Patients and methods: We measured hip integral and spinal trabecular and integral bone densities in 28 premenopausal and 28 postmenopausal women who had been receiving L-thyroxine therapy for a median of 12 and 15 years, respectively, and in whom therapy was titrated to keep the FT4I within the normal range. The relationship between bone density parameters and thyroid hormone status was examined using univariate and multivariate statistical methods.
Results: Seventy-nine percent of the premenopausal women and 86% of the postmenopausal women had FT4I values in the normal range at the time of bone density determination. Moreover, throughout the study's duration, the majority of annually measured values were in the normal range for more than 80% of subjects. Premenopausal women had slightly lower bone density than would be expected for age: -6.7% (z = -0.39 +/- 0.74 [mean +/- SD], p less than 0.01), -3.1% (z = -0.22 +/- 0.78, p = 0.15), and -5.1% (z = -0.36 +/- 0.74, p less than 0.02) for spinal trabecular, spinal integral, and hip integral bone density, respectively. Postmenopausal women likewise had slightly lower bone density values that were significant only at the hip: -0.2% (z = -0.01 +/- 1.01, p = 0.95), -1.0% (z = -0.05 +/- 1.11, p = 0.80), and -6.2% (z = -0.39 +/- 0.80, p less than 0.02) for spinal trabecular, spinal integral, and hip integral bone density, respectively. When patients with previously treated Graves' disease (n = 4 in each group) were eliminated, the differences in bone density at the hip were no longer seen. Correlation analysis revealed only weak and generally nonsignificant relationships between parameters of thyroid hormone status and bone density at any site in either subgroup.
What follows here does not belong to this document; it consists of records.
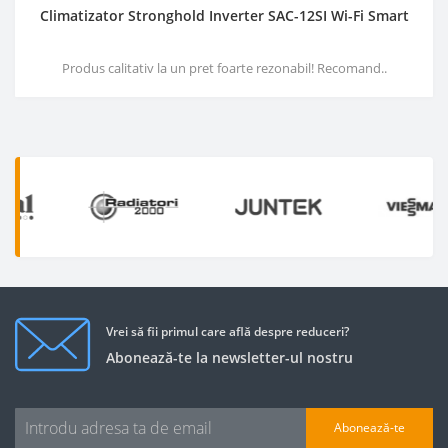
Climatizator Stronghold Inverter SAC-12SI Wi-Fi Smart
Produs calitativ la un pret foarte rezonabil! Recomand..
Vrei să fii primul care află despre reduceri?
Abonează-te la newsletter-ul nostru
Abonează-te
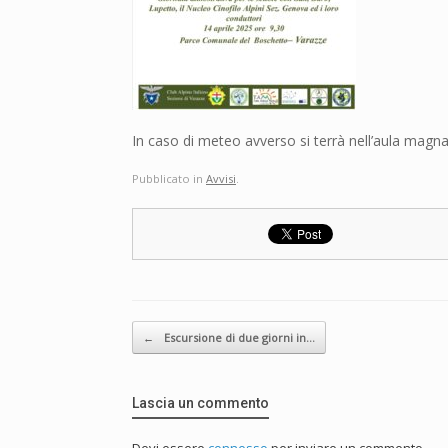
In caso di meteo avverso si terrà nell’aula magna
Pubblicato in
Avvisi
.
Navigazione articolo
←
Escursione di due giorni in…
Lascia un commento
Devi essere
connesso
per inviare un commento.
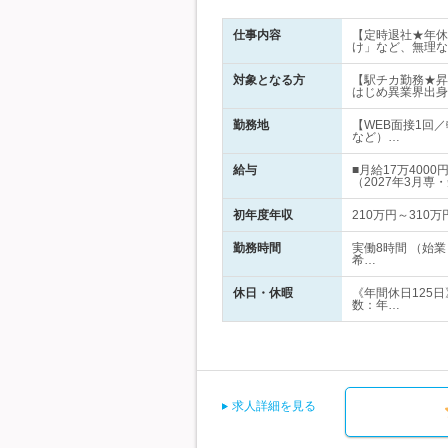
仕事内容
【定時退社★年休
け」など、無理な
対象となる方
【駅チカ勤務★昇
はじめ異業界出身
勤務地
【WEB面接1回
など）…
給与
■月給17万40
（2027年3月専
初年度年収
210万円～310万
勤務時間
実働8時間 （始
希…
休日・休暇
《年間休日125
数：年…
求人詳細を見る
Results of multiple regression analysis among the pooled data of all subjects showed that age provided a consistently significant contribution (R2 = 0.18 to 0.66) to the variability in bone density at the spine and the hip, but parameters of thyroid hormone status did not.
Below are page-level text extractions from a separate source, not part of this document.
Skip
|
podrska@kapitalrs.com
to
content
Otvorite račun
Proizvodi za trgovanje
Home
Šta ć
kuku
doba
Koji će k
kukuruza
Conclusion: These data provide the first supportive evidence that long-term L-thyroxine therapy that maintains the FT4I in the physiologic range is associated with a statistically significant, but clinically minimal, decrement in spinal and hip bone density in both premenopausal and postmenopausal women. The decrement at the hip was entirely due to the inclusion of patients with treated Graves' diseases. Thus, the changes in bone density in women receiving long-term L-thyroxine therapy are minimal at most and should not be a contraindication to therapy.